National Black HIV/AIDS Awareness Day aims to decrease disease stigma


(Left to right) Writer and director Nathan Hale Williams, cast member Nic Few and director and production designer Jennia Frederique spoke at a panel. Louis Kengi Carr | Daily Trojan

Wednesday marks the 18th year of National Black HIV/AIDS Awareness Day, a day established to increase awareness and decrease stigma around sexually transmitted diseases within black communities.

“HIV and AIDS disproportionately affects black youth,” said Tensie Taylor, assistant director of the USC Black Alumni Association. “To see some of the USC students [saying] they don’t even talk about their STDs or HIV status with their partner, I found that alarming because part of the ways you can prevent [the diseases] is to know your status — to have the conversation.”

To improve dialogue around the issue, the association worked alongside the Black AIDS Institute to host an on-campus screening of 90 Days, a film about a black couple with mixed-status HIV, in January.

“One of the most effective ways to communicate [the] message about HIV and AIDS is through entertainment, is through story, is through films that actually reflect back to the community the issues that are being addressed,”  said Phill Wilson, founder and president of the Black Aids Institute.

The film focused on a black woman named Jessica, who contracts HIV in college, and highlighted the high risk for women in Jessica’s demographic: Black women are 16 times more likely to acquire HIV compared to white women, according to the Black Aids Institute.

“I felt like by starting this conversation, if [the screening is] successful in [going] to other colleges around the country, just to show young people [they] can prevent this,” Taylor said.

HIV and AIDS have an intersectional impact on black communities, since aspects of class, gender and disability magnify the epidemic’s effect, according to Marie-Fatima Hyacinthe, a mobilization coordinator at the Black AIDS Institute.

Although black Americans make up around 13 percent of the U.S. population, 45 percent of all HIV-diagnosed individuals in 2015 were black. According to the Centers for Disease Control and Prevention, gay and bisexual men are also disproportionately affected, making up 58 percent of black men diagnosed.

“I think that the USC community should be paying attention to these issues because the fastest growing population being impacted by either STIs or HIV are college-aged students,” Wilson said.

Wilson established the Black Aids Institute in 1999 and is working to confront HIV and AIDS in what he says is a “uniquely and unapologetically black point of view,” by mobilizing black institutions, educating people and providing services to communities.

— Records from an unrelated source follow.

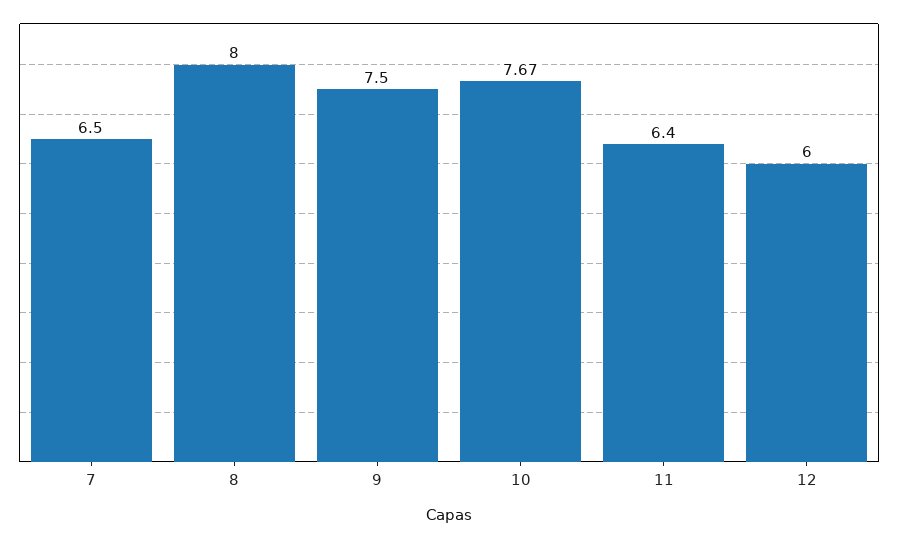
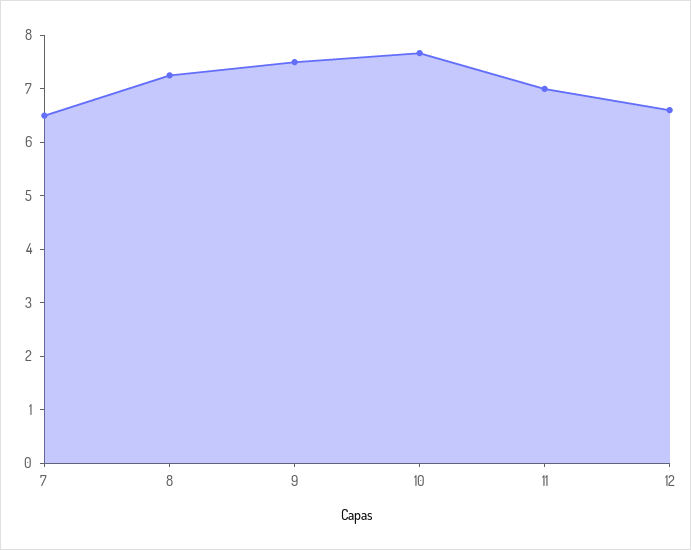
  {
    "7": 6.5,
-   "8": 8,
+   "8": 7.2,
    "9": 7.5,
    "10": 7.67,
-   "11": 6.4,
+   "11": 7,
-   "12": 6
+   "12": 6.6
  }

“Particularly within the LGBT communities, they are still stigmatizing language, calling people who are HIV-positive ‘dirty’ or things of that nature,” Wilson said. “The stigmas in the black communities aren’t immune from that either.”

By bringing impactful awareness events, like the 90 Days screening, to campus, Taylor aims to be a part of the effort to destigmatize HIV and AIDS.

“The key that I want to keep reiterating is awareness and education,” Taylor said. “Because when you know something, you have the possibility to change it and … be proactive about it.”

Taylor also emphasized the necessity for USC and its student health centers to be more involved in advocating for HIV and AIDS awareness, in addition to providing faster services for students.

Currently, the Engemann Student Health Center provides an HIV test that costs approximately $30, according to its website, and most tests deliver results in at least a week. Taylor suggested implementing rapid HIV tests on campus, which provide results in a few minutes and can be used in routine testing.

As a result of the stigma surrounding HIV and AIDS in the black community, people are less likely to get tested and receive treatment, Hyacinthe said.

White men make up the majority of pre-exposure prophylaxis prescriptions, a daily preventative HIV pill for people at risk. And only 15 percent of PrEP prescriptions were filled by women, with black women constituting an even smaller percentage, according to the Black Aids Institute.

“We still see disparities based on race, gender, sexual orientation, socioeconomic class, education and region in the country where you live,” Wilson said.  But, he said he believes the U.S. has the medical capability to end the AIDS epidemic.

“I just want this conversation to continue and to spread awareness and education, and to get college students talking,” Taylor said. “And so just to encourage people to know your status, be safe, protect yourself, and know that you do have it, it’s not a death sentence.”